Last month, an Amazonian tribe without prior exposure to the modern world made voluntary and peaceful contact with Brazilian scientists. Soon afterward though, it was clear members of the tribe suffered from the flu.
Officials are now trying to take action and protect members of the Ashaninka tribe and other isolated tribes from a virus that could be deadly.
Members of an Amazonian tribe, thought to live in Peru, cross the border into Brazil and made contact with government scientists. However, they contracted the flu during their encounter, causing concern among protection groups that the virus could spread. (Image source: FUNAI)

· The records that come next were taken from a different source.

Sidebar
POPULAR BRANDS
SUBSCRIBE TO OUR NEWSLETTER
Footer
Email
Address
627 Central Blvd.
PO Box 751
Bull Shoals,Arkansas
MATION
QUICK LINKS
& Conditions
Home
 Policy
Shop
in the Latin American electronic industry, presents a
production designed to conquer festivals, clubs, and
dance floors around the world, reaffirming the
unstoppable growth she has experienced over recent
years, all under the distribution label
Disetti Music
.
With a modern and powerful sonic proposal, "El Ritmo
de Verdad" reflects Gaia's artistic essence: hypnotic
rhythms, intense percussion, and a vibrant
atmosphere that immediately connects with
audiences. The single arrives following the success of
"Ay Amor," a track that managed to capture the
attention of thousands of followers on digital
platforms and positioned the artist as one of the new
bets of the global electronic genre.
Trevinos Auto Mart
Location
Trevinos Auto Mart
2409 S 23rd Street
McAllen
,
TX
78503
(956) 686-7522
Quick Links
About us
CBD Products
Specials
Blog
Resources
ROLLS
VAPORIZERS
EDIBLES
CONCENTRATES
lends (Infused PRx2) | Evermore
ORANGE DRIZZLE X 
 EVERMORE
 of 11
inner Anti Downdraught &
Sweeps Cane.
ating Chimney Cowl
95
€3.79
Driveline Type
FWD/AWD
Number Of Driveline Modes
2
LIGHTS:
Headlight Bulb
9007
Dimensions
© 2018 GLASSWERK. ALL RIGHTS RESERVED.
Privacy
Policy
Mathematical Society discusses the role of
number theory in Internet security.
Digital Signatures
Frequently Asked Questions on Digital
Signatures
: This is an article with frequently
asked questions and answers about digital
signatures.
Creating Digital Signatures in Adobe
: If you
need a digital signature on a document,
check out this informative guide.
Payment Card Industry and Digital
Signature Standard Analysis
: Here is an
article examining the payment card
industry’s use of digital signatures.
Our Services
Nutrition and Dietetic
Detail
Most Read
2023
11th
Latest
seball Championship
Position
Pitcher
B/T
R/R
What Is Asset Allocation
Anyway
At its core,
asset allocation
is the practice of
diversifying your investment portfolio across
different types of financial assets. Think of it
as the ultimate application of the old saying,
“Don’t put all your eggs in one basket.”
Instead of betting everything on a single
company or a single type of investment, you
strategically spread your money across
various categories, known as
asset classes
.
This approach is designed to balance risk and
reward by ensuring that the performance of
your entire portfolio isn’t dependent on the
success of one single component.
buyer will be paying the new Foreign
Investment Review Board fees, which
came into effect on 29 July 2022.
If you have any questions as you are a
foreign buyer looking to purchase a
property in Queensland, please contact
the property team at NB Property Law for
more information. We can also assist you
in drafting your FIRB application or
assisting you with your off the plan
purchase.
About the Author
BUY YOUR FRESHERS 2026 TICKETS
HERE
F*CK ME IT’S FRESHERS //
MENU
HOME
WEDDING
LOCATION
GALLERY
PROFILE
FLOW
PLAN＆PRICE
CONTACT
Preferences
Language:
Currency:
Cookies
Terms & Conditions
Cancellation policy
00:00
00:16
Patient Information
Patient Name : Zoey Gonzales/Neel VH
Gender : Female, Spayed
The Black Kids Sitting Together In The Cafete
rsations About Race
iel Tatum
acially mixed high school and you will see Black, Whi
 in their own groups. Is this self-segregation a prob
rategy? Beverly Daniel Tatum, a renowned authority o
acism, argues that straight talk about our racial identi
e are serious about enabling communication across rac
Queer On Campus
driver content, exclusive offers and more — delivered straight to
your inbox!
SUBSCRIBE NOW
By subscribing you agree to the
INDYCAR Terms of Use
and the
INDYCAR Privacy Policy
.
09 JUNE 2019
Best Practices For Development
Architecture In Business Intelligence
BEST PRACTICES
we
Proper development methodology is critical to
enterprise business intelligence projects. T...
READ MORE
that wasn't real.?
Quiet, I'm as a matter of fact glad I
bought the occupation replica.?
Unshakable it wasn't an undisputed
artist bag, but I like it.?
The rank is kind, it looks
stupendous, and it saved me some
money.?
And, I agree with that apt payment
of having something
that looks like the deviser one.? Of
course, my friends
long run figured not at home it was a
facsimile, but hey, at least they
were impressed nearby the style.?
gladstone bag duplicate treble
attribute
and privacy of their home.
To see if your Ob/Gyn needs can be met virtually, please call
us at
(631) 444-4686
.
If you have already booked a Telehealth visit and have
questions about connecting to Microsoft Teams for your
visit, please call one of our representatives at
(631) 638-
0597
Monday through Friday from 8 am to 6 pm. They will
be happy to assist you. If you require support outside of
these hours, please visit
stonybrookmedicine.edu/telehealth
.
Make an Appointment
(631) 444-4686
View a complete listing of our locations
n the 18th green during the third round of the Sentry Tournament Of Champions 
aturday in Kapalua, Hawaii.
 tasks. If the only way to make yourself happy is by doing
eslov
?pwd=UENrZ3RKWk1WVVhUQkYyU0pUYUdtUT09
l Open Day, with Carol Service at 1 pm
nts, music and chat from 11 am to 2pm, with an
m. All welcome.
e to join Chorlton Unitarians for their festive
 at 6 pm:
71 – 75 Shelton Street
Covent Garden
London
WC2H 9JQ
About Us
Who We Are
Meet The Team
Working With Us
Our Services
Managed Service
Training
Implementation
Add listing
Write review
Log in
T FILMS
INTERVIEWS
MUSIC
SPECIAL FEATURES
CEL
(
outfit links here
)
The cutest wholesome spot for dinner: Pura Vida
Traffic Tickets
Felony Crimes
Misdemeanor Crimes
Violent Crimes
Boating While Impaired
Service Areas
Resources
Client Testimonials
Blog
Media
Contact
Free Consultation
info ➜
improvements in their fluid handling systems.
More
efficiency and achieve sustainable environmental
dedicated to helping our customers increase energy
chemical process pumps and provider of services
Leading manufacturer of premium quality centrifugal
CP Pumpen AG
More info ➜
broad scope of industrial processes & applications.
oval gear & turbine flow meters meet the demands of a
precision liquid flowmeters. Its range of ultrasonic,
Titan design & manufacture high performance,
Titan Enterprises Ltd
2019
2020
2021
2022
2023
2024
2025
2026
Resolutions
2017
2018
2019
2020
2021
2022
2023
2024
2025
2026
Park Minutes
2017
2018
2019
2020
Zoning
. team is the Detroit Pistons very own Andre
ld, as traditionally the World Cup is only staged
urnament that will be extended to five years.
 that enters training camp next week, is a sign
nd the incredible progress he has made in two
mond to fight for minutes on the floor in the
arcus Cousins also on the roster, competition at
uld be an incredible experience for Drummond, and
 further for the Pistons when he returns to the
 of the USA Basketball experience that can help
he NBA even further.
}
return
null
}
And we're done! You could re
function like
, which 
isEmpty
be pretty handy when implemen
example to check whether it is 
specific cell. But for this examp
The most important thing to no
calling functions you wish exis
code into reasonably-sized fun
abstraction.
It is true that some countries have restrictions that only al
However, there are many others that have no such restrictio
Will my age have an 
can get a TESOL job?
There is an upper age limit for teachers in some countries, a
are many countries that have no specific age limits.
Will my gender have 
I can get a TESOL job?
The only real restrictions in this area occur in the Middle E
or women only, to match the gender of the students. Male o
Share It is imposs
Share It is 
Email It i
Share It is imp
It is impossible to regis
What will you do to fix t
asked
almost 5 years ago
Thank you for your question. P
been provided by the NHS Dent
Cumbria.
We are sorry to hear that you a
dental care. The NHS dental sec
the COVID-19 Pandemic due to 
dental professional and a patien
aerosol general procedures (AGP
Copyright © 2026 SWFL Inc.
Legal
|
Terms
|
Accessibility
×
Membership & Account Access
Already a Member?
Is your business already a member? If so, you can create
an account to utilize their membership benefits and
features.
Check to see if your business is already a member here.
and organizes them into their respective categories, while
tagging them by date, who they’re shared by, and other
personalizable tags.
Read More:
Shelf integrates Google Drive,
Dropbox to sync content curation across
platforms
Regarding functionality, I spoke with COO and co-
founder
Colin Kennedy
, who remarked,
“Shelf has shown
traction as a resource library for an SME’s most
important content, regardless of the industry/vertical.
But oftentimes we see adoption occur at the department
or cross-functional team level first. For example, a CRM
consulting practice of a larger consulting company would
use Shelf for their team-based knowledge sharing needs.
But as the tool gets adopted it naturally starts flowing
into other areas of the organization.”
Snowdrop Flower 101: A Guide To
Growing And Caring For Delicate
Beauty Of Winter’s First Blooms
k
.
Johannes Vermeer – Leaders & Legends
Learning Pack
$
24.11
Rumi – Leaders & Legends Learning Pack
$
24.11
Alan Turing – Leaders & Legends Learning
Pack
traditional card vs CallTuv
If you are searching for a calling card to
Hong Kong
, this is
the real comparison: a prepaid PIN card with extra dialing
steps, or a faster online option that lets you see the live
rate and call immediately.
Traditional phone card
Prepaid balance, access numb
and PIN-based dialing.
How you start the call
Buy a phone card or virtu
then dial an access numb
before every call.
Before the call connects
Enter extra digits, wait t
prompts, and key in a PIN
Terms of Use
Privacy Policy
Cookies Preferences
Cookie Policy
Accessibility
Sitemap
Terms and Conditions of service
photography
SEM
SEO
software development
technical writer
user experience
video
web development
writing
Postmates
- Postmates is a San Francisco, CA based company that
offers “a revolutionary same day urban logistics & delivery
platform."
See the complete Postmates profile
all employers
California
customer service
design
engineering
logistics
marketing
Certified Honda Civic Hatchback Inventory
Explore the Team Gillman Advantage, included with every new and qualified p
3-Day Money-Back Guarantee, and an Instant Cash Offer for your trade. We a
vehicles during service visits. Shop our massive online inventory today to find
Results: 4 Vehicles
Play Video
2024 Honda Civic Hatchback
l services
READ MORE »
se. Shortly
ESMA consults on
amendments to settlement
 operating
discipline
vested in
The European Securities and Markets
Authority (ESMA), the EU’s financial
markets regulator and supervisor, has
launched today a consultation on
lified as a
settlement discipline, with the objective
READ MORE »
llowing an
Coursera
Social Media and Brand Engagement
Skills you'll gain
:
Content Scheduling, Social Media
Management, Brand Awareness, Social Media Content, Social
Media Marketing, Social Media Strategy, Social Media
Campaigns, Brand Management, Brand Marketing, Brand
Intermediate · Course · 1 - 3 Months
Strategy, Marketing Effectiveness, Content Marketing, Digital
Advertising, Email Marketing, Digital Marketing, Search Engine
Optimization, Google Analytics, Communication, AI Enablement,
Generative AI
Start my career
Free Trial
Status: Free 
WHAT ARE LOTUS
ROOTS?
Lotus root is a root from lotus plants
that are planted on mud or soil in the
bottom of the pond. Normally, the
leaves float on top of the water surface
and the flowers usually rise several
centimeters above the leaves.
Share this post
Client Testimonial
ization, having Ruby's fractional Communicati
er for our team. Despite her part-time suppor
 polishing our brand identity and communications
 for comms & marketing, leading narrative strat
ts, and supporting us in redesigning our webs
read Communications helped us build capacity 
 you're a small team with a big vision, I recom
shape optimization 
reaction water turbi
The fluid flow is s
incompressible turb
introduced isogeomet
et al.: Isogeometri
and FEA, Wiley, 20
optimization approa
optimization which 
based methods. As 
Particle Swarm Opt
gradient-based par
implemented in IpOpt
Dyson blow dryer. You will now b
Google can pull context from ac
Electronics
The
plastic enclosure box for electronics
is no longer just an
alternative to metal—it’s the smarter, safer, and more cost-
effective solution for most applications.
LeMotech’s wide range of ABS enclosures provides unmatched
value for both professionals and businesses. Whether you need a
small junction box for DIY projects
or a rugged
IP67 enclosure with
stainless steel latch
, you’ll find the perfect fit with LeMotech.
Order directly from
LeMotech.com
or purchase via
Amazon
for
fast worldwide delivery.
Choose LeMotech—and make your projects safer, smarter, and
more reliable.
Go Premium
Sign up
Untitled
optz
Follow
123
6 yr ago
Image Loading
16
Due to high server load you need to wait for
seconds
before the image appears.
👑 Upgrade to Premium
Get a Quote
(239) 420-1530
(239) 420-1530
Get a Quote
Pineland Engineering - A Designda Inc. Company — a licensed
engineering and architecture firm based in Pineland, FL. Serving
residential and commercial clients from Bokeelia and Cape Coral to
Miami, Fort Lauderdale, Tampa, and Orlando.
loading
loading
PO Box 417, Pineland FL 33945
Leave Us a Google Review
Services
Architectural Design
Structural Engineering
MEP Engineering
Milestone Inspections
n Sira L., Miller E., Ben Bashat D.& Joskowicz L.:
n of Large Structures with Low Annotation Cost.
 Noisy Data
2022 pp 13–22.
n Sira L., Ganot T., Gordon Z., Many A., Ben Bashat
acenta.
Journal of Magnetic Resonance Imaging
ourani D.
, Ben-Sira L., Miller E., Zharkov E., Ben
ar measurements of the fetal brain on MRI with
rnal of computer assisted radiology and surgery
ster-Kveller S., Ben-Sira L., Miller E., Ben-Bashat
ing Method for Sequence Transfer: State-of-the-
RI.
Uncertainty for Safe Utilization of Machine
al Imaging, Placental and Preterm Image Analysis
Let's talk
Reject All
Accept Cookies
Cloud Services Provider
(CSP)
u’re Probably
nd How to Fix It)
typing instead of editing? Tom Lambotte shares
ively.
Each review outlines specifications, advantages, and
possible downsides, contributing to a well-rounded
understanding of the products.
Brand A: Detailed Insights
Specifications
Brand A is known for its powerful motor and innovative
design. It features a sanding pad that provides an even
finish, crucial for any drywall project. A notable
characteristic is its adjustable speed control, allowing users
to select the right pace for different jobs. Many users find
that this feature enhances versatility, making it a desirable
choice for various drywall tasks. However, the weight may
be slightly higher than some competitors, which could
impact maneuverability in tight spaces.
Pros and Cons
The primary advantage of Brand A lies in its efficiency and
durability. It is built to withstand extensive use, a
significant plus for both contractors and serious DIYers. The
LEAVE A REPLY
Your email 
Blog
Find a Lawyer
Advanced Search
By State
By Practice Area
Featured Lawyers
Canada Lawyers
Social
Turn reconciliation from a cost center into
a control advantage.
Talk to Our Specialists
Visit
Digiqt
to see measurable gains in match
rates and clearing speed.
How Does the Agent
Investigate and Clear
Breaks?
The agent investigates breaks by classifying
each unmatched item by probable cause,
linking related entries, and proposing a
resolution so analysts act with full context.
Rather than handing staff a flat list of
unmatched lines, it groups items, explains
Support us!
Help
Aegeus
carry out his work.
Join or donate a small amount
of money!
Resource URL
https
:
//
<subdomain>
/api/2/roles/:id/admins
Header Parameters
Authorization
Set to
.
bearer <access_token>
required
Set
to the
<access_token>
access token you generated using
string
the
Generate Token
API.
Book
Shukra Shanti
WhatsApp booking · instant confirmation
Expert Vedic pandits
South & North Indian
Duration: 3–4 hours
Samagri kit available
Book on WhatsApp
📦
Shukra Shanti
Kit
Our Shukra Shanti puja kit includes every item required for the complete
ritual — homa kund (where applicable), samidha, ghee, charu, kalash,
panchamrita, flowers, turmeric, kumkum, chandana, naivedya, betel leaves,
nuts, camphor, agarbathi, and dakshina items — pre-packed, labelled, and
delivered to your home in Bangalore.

According to Science Magazine, members of the tribe contacted government scientists in the Brazilian state of Acre and spent up to three weeks with them. The group Survival International reported that it is thought the tribe members were fleeing violent attacks in Peru when they found the scientists.
FUNAI, the national Indian foundation in Brazil, in its announcement said seven members were treated for influenza and observed for days before returning home. Still, groups find it "extremely worrying" that these members are returning to areas where unvaccinated people live, fearing an infectious spread could wipe out the whole tribes.
Carlos Travassos with FUNAI, who was among those who helped make sure these tribe members received treatment, told the Washington Post they were "curious and frightened" and "thought they could die."
"We can only hope that [the FUNAI team members] were able to give out treatment before the sickness was spread to the rest of the tribe in the forest,” Chris Fagan, executive director at the Upper Amazon Conservancy in Wyoming, told Science Magazine. “Only time will tell if they reacted quickly enough to divert a catastrophic epidemic.”
In addition to this flu incident alarming groups that want to protect the few uncontacted tribes left in these areas, some fear that the violent conflicts occurring near them will bring harm to them as well.
“This news proves that my uncontacted relatives are threatened by violence and infectious diseases. We already know what can happen if the authorities don’t take action to protect them, they will simply disappear," Nixiwaka Yawanawá, an Indian from Acre state, told Survival International. "They need time and space to decide when they want to make contact and their choices must be respected."
As a result, the group launched a petition calling on both the Peruvian and Brazillian governments to step in and make sure enough is being done to protect tribes like this.